Vi sta poi a contrapposto la negazione di ciò in don Rodrigo, l'antagonista di padre Cristoforo, e nell'Innominato, antagonista del Borromeo. Poi c'è tutto questo sistema in caricatura: don Abbondio. Centro di tutto è Lucia, l'idea còlta nella sua purità, nello stato verginale che non ha coscienza di sé.
Don Abbondio è un essere che non è ancora «individuo»: non siamo ancora in un terreno intellettuale. È un personaggio che ha certe forze, certi fini e certi mezzi, è un obietto fisiologico. Noi dovremmo cercare quale la natura lo fece, e qual fu l'indirizzo delle sue azioni. Ma io non lo fo, perché ciò è stato già fatto in modo incomparabile dall'Autore stesso, con tanta evidenza che toglie il volere di farlo ad ogni altro.
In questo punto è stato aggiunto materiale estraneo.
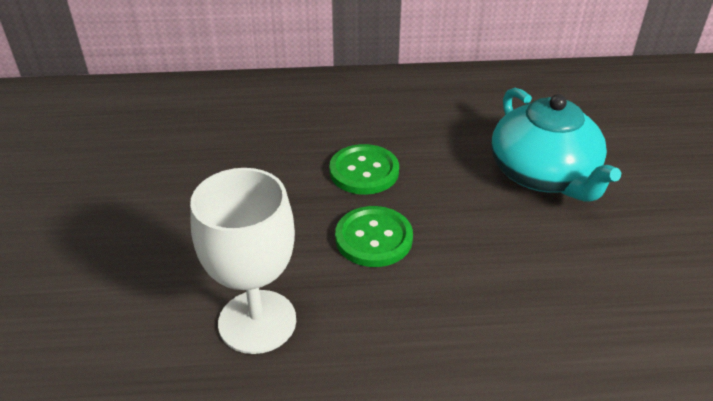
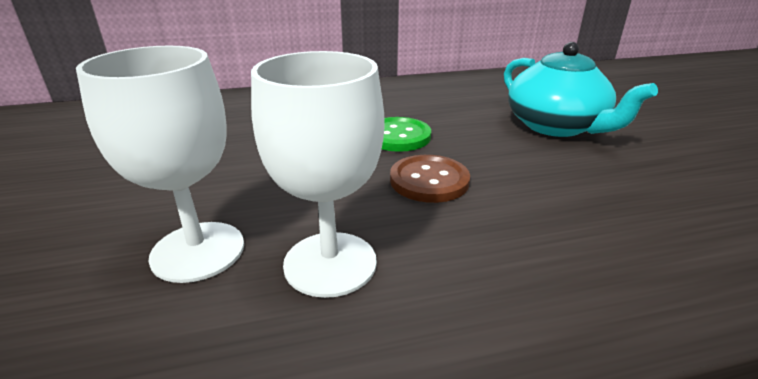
camera: 10 degrees left, 10 degrees down
green button [335,206,413,267] -> brown button [390,155,470,203]
none -> white goblet [76,46,244,283]

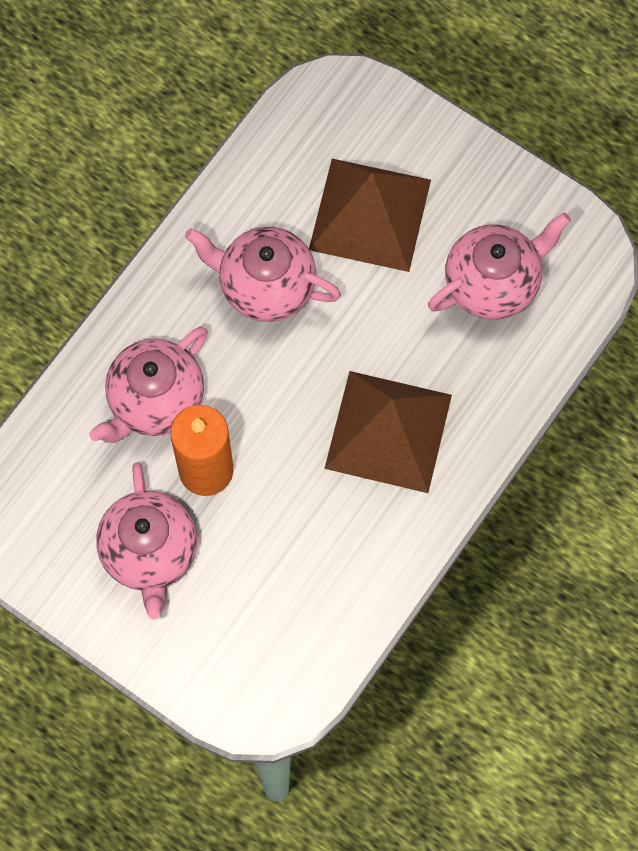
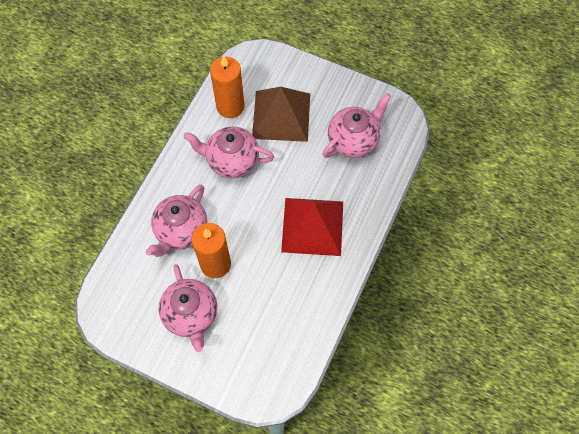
camera: 10 degrees left, 5 degrees down
brown pyramid [324,371,452,493] -> red pyramid [281,198,343,256]
none -> orange candle [210,56,245,118]

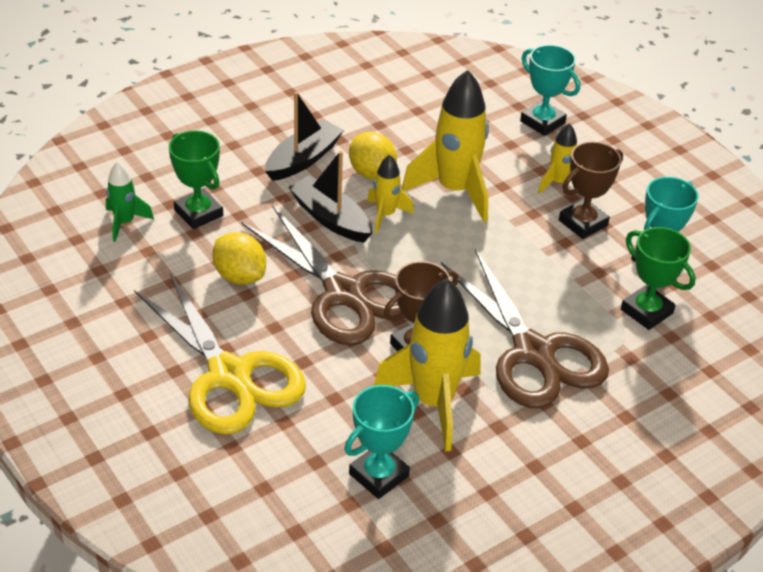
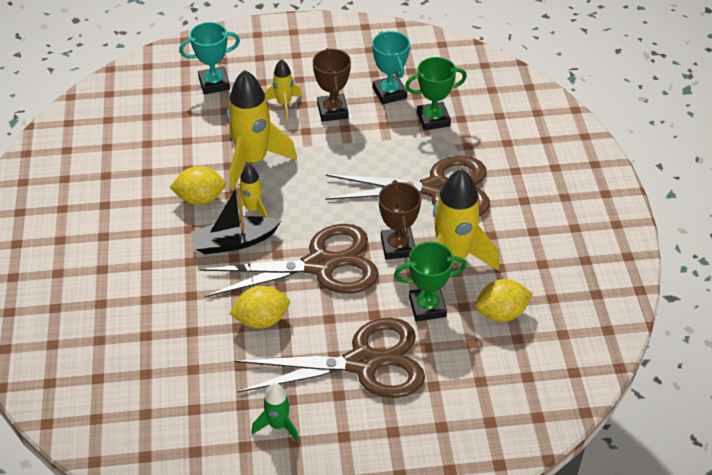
camera: 60 degrees left, 5 degrees up
green rocket [106,161,154,242] -> green rocket moved to [252,383,299,442]
yellow scissors [134,273,306,434] -> brown scissors [234,318,425,398]
green trophy [169,131,223,229] -> green trophy moved to [394,242,467,322]
black boat [265,92,344,181] -> none
turquoise trophy [344,385,419,499] -> yellow lemon [475,279,533,322]

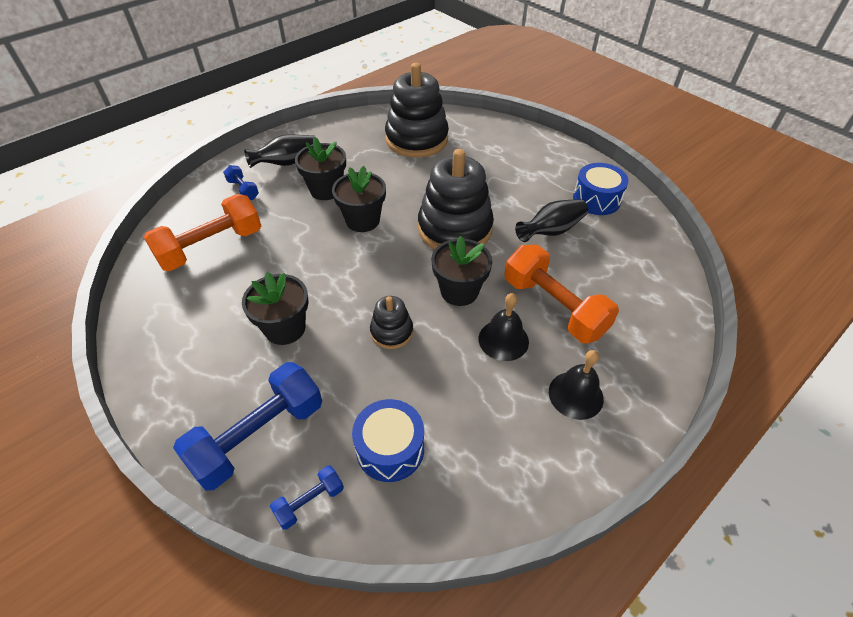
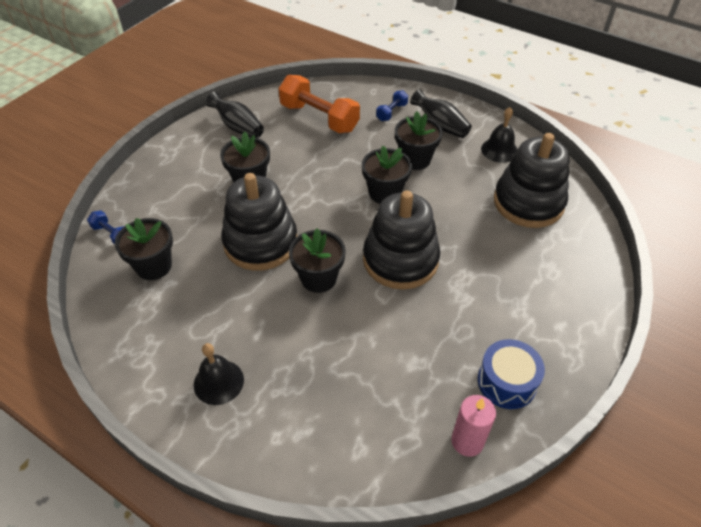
camera: 75 degrees right, 0 degrees up
blue dumbbell [173,362,322,491] -> none
blue drum [352,399,424,482] -> black flower pot [115,218,173,280]
black stacking toy [370,296,413,349] -> black stacking toy [221,173,297,271], size x2.04
black bell [479,293,529,361] -> black bell moved to [481,107,518,163]
orange dumbbell [504,245,619,343] -> none
black vase [515,199,588,242] -> black vase moved to [206,91,264,138]
none -> pink candle [451,395,496,457]

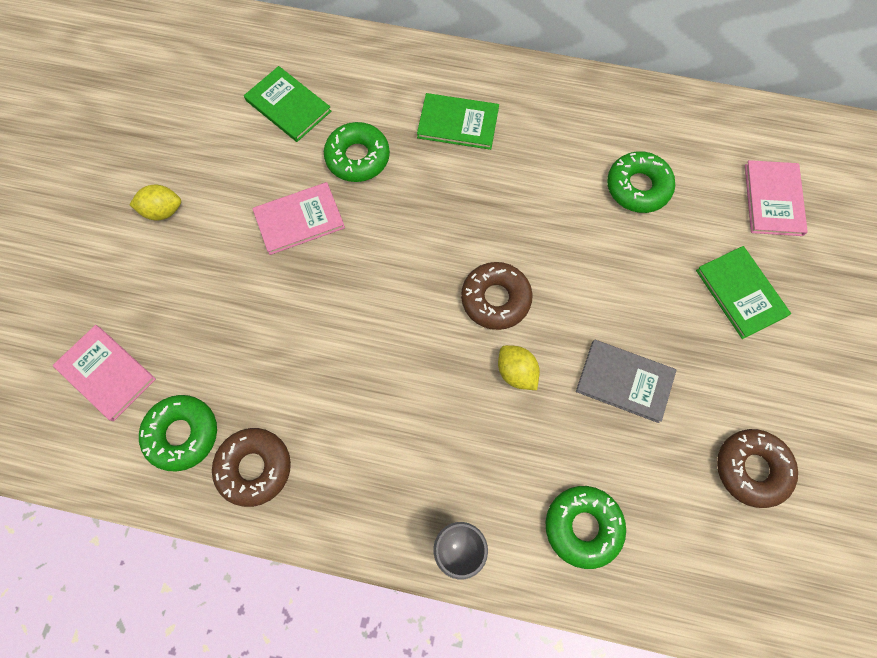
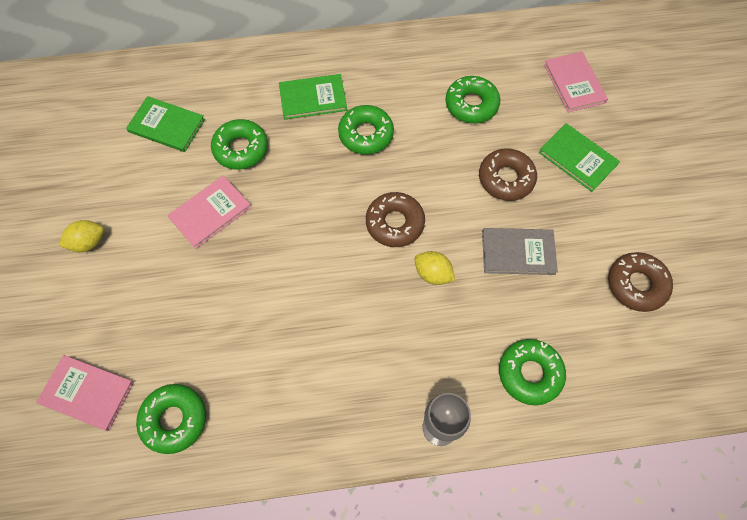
camera: 20 degrees left, 5 degrees down
brown donut [212,428,291,507] -> brown donut moved to [479,148,537,201]
none -> green donut [338,105,394,154]

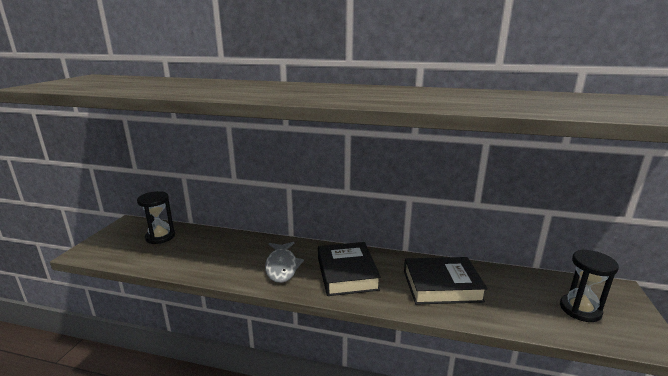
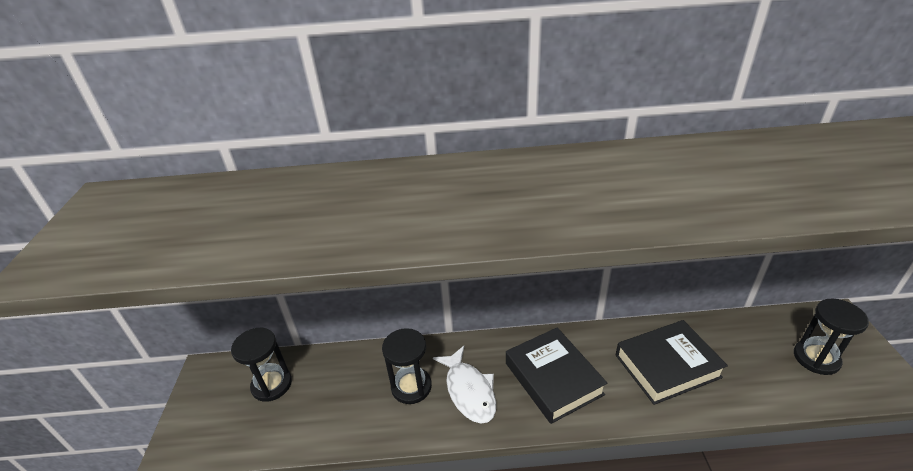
camera: 15 degrees left, 15 degrees up
grey fish [265,242,304,283] -> white fish [433,346,496,423]
none -> black hourglass [382,328,432,404]

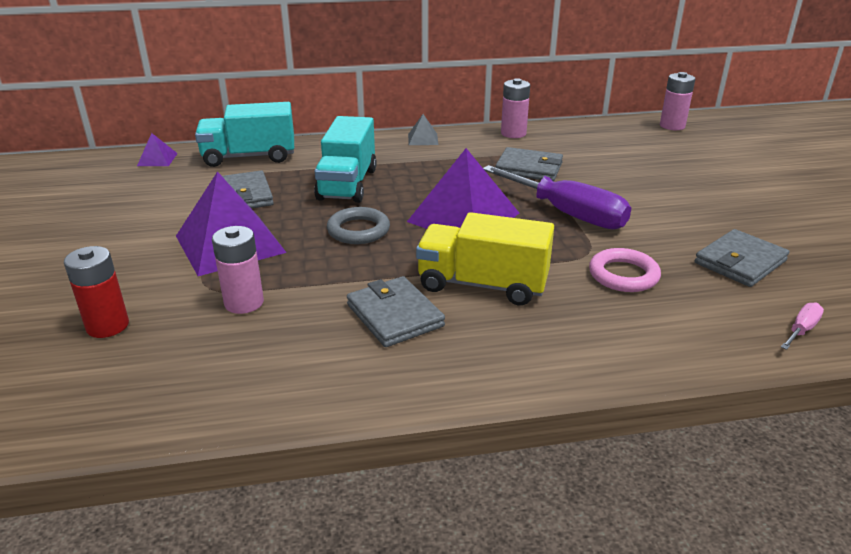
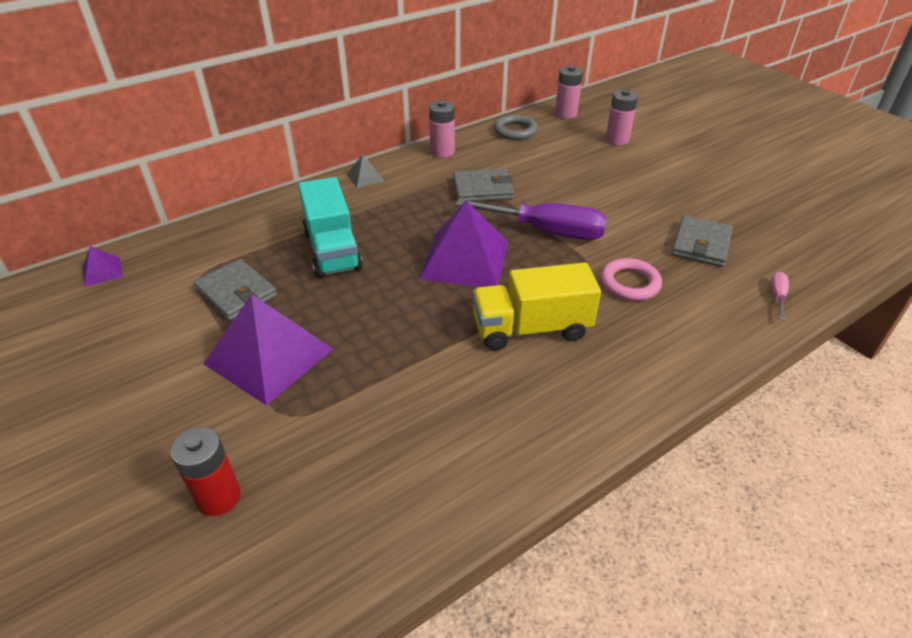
camera: 25 degrees left, 10 degrees up
turquoise truck [195,102,294,167] -> none
pink battery [212,226,264,314] -> pink battery moved to [605,89,638,145]
grey ring [327,207,390,244] -> grey ring moved to [494,114,538,140]
grey wallet [347,276,445,347] -> none

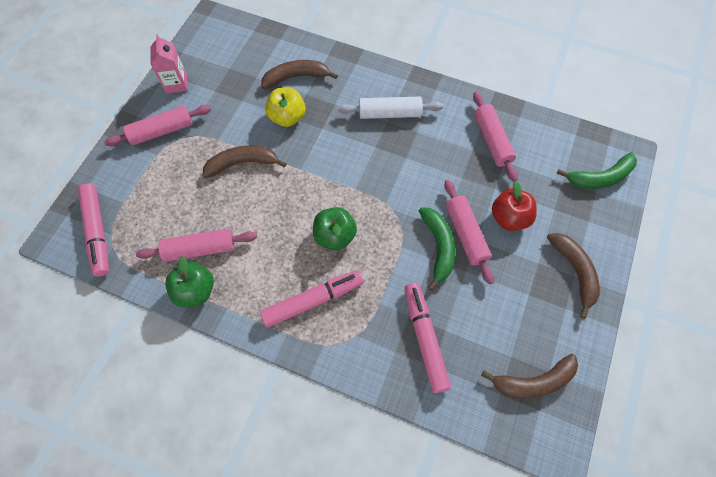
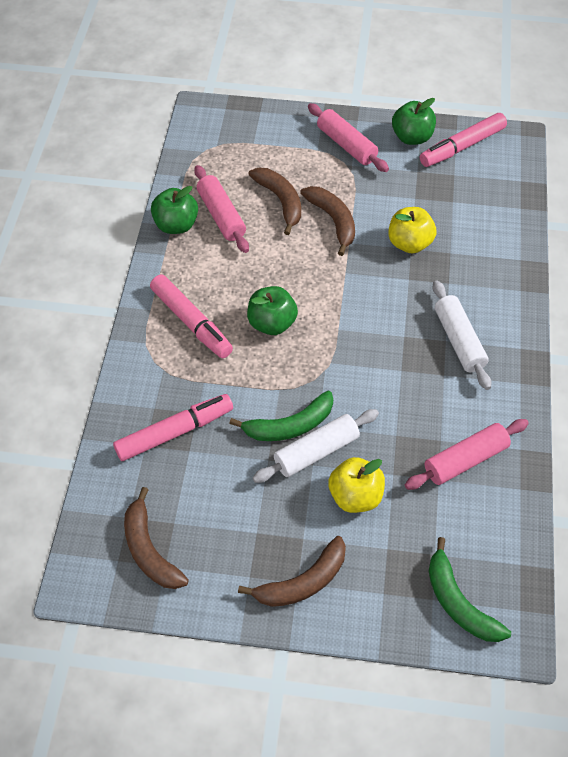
camera: 75 degrees right, 10 degrees down
pink marker [78,183,109,277] -> pink marker moved to [420,113,507,167]
pink carton [150,34,187,93] -> green apple [392,98,436,145]
brown banana [261,60,338,89] -> brown banana moved to [248,168,301,235]
pink rolling pin [444,180,494,285] -> white rolling pin [253,409,379,483]
red apple [492,181,537,231] -> yellow apple [328,457,385,513]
Voi tutti conoscerete don Abbondio, ché nessuno v'ha di voi che non abbia letti i Promessi Sposi; conoscerete don Abbondio che chiama saviezza e conoscere il vivere del mondo la pusillanimità. Don Abbondio è ancora l'oggetto che cerchiamo: ancora non siamo nell’arte, poiché il Manzoni lo decompone a forza d'astrazione, e la critica geniale vera rimane a farsi, di comprenderlo cioè e sentirlo. Noi dobbiamo in lui cercare l'oggetto poetico. Cos'è dunque don Abbondio? Io potrei dirlo un «fantasma», ma è una parola. È forse l'oggetto della storia? Ma allora a che si riduce l'arte? È l'oggetto quale lo dà la natura e la storia, ma che entrato nella fantasia ne esce coll'impronta speciale che v'ha messo la fantasia medesima. L'oggetto poetico ha anch'esso un storia, e come si forma in un'epoca non è lo stesso di quando si forma in un'altra, ed a ciò appunto corrisponde la storia del pensiero.